Work to be completed
In the entries below, find the lines with the word "String" and copy them.

Items from a data source
________________

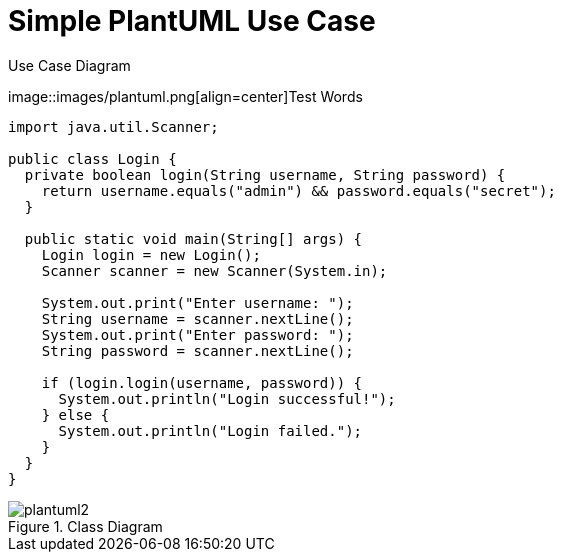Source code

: = Simple PlantUML Use Case
// Turn off --> :figure-caption!:
:source-highlighter: rouge

.Use Case Diagram
image::images/plantuml.png[align=center]Test Words

[source,java]
----
import java.util.Scanner;

public class Login {
  private boolean login(String username, String password) {
    return username.equals("admin") && password.equals("secret");
  }

  public static void main(String[] args) {
    Login login = new Login();
    Scanner scanner = new Scanner(System.in);

    System.out.print("Enter username: ");
    String username = scanner.nextLine();
    System.out.print("Enter password: ");
    String password = scanner.nextLine();

    if (login.login(username, password)) {
      System.out.println("Login successful!");
    } else {
      System.out.println("Login failed.");
    }
  }
}
----

.Class Diagram
image::images/plantuml2.png[align=center]
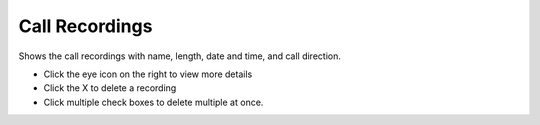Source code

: ################
Call Recordings
################

Shows the call recordings with name, length, date and time, and call direction.

.. image:: ../_static/images/applications/iungopbx_call_recordings.jpg
        :scale: 85%



* Click the eye icon on the right to view more details
* Click the X to delete a recording
* Click multiple check boxes to delete multiple at once.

________________

Result of the task
  private boolean login(String username, String password) {
  public static void main(String[] args) {
    String username = scanner.nextLine();
    String password = scanner.nextLine();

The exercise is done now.